今年前期は、夏目漱石全集を読むことにした。全35巻、1978年に出版された(とはいっても第5刷)新書版の全集である。それはずっと実家の書棚に鎮座していた。とにかく、購入した全集はすべて読もうということから、石川啄木、中江兆民、大杉栄、伊藤野枝、福沢諭吉、田中正造、小林多喜二を読み通し、歴史講座で「・・・とその時代」として話してきた。それ以外に竹下夢二もとりあげたことがある。今年は、漱石に挑戦しようと決意した。
まず『吾輩は猫である』を読み終えた。
家人に見せたところ、読めないという。旧字・旧仮名遣いだからだ。わたしが若い頃、文庫本で何かを読もうとすると、それらはすべて旧字・旧仮名遣いであった。しかしそれらにはルビがきちんとふられていたから、読むことができた。そういう本を読んできたから、旧字・旧仮名遣いの本でも、そしてルビがすべてにふられていなくても、わたしたちの世代は読むことができる。ありがたいことだ。台湾では今でも旧字(繁体字)である。台湾に行くと、漢字を見れば理解できる。大陸の中国は簡体字なので、すなおに理解することはできない。東アジアでは、漢字を統一すれば良いと、ずっと前から思っていたが、無理だろうな。
さて『我が輩・・』であるが、ずっと昔に読んだ記憶はあるが、細かいところはまったく記憶にない。読んでいるとなかなか面白い。漱石は、つまり「猫」殿は、なかなかの批評家である。また内外、古今の古典に造詣があり、ふんだんにそれらが引用されている。近代の知識人は、内外、古今の古典を十二分に吸収していることがわかる。凄い人たちだ。近年は教養が軽んじられているが、とりわけ古典に関する教養は必要だ。欧米の知識人も、ギリシャローマの古典をきちんとふまえて論じているから、古典に接する機会を学校でなくしてもらっては困る。

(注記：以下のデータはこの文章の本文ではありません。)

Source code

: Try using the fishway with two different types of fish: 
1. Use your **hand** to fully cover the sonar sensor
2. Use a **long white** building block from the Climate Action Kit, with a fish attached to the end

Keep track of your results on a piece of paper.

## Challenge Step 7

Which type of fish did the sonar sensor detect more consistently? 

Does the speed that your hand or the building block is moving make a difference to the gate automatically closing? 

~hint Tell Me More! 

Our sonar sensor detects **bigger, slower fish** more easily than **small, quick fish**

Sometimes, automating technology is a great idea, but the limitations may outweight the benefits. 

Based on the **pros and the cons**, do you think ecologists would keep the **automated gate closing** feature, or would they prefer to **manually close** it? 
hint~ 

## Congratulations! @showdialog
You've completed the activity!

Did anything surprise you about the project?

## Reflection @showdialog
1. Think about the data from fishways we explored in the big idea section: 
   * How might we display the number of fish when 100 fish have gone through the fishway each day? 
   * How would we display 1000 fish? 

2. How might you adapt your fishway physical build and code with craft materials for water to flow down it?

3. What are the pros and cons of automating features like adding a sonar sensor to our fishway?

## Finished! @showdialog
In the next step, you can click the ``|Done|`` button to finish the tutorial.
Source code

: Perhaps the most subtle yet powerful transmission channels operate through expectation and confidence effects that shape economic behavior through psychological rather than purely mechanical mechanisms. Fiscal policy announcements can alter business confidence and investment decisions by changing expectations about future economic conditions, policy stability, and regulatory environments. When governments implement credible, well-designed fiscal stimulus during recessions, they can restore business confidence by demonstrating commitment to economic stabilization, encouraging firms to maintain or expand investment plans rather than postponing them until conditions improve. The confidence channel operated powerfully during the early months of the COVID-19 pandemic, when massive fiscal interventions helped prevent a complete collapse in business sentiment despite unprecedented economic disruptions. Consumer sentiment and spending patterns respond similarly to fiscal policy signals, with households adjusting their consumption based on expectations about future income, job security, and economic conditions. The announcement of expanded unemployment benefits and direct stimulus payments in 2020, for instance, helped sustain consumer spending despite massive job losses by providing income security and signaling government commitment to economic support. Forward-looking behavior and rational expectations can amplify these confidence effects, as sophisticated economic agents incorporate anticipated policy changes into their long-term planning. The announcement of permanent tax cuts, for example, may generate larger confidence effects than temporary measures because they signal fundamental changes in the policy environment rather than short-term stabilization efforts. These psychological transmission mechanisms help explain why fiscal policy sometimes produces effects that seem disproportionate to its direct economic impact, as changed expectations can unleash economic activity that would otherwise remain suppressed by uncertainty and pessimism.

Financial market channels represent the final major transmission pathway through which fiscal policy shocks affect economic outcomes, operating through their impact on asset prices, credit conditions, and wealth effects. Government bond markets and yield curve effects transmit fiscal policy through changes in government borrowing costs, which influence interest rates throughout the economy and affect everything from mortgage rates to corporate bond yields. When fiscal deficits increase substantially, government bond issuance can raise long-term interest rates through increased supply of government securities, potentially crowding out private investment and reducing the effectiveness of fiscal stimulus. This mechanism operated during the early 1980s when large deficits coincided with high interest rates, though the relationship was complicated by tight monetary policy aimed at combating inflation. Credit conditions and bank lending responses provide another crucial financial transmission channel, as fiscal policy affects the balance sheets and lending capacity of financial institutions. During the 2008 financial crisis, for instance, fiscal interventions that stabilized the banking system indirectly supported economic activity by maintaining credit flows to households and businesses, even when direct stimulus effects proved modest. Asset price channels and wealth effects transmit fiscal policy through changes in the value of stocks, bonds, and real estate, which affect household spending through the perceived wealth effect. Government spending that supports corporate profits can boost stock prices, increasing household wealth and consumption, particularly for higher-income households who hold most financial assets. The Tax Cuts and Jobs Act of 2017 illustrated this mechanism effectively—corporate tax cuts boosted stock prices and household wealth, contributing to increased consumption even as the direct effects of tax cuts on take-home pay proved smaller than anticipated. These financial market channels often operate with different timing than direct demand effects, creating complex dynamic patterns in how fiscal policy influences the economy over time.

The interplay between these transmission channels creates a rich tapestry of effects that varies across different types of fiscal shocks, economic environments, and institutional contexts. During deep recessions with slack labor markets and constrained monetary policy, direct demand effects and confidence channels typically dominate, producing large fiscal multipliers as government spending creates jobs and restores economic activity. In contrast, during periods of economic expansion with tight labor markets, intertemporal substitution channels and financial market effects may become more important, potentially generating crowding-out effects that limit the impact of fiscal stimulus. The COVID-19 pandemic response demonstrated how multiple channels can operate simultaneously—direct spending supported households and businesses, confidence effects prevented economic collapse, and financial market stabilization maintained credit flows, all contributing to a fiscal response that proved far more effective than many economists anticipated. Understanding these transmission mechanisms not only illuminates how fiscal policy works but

さて標題の「豚的幸福」について書かれているところを引用しよう。
強情さへ張り通せば勝つた気でいるうちに、当人の人物としての相場は遙かに下落して仕舞ふ。不思議な事に頑固の本人は死ぬ迄自分は面目を施したつもりかなにかで、其時以後人が軽蔑して相手にしてくれないのだとは夢にも悟り得ない。幸福なものである。こんな幸福を豚的幸福と名付けるのだそうだ。(下巻、111)
この強情を張る人物は、「猫」殿の飼い主、「苦沙彌先生」である。
最近、顔色一つ変えずに、無理筋の「強情」を張り続ける政治家をネットでみかける。記者たちが粘り強く質問をしても、問いに正対せずに、はぐらかし、ごまかし続ける。まさに「強情」一徹の人物である。漱石の時代は、こうした強情を張り続ける人間に対しては、「軽蔑して相手にしてくれない」ということになっていたようだが、現在はこうした姿を見て、それに熱狂する輩が出現している。人間も変わってきた、と思わざるを得ない。別に、この人物だけではなく、国会での質疑応答をみていても、同じような光景を見ることができる。
「豚的幸福」に浸る輩が、現代社会では、とりわけ政治の世界では多数をしめるようだ。ということは、そういう「強情」をはり続ける輩は、「豚」なのであろうか。いや、そんなことをいわれれば、「豚」も怒るだろう。
「幸福」とはいかなることなのかを考究していかなければならない時代に、現在はあるようだ。